Untreated hypertension is a risk factor for late-onset Alzheimer’s disease (AD). However, this association is not well understood, mainly due to the lack of animal models. The aim of this study was to reveal novel proteins and pathways that underlie AD associated with hypertension. Using untargeted proteomics, we analyzed brain samples from the frontal cortex of human AD (Braak stages 4-6), cerebral amyloid angiopathy (CAA), non-demented controls (Braak stages 0-3), aged (30 and 40 week-old) hypertensive rats, and age-matched normotensive Wistar Kyoto (WKY) controls. We identified 199 differentially expressed proteins (DEPs) when comparing 40-week-old SHRs to age-matched WKY control rats. Moreover, our analysis of human samples identify more than 1300 DEPs in AD when compared to control.

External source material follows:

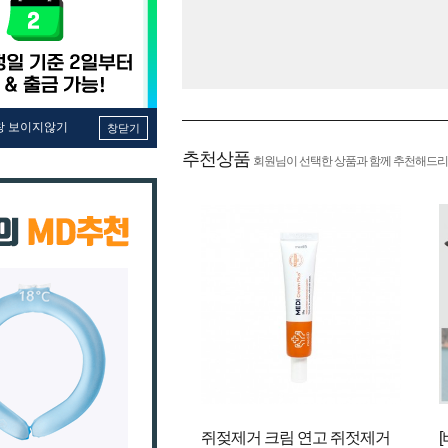
창 보이지않기
창닫기
추천상품
회원님이 선택한 상품과 함께 추천해드리
쥐젖제거 크림 연고 쥐젓제거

Using a cross-species comparison, we identify 24 candidate proteins in the SHR model, whose trajectory pattern over hypertension progression align with those observed in the AD Braak staging progression. The identified candidate proteins associate significantly with the “Extracellular exosomes” pathway and are dysregulated around the cerebrovasculature in both SHR and AD brains. Our findings demonstrate cross-species translatability between AD and the SHR, and provide novel mechanistic insights into a shared dysregulation of extracellular vesicles.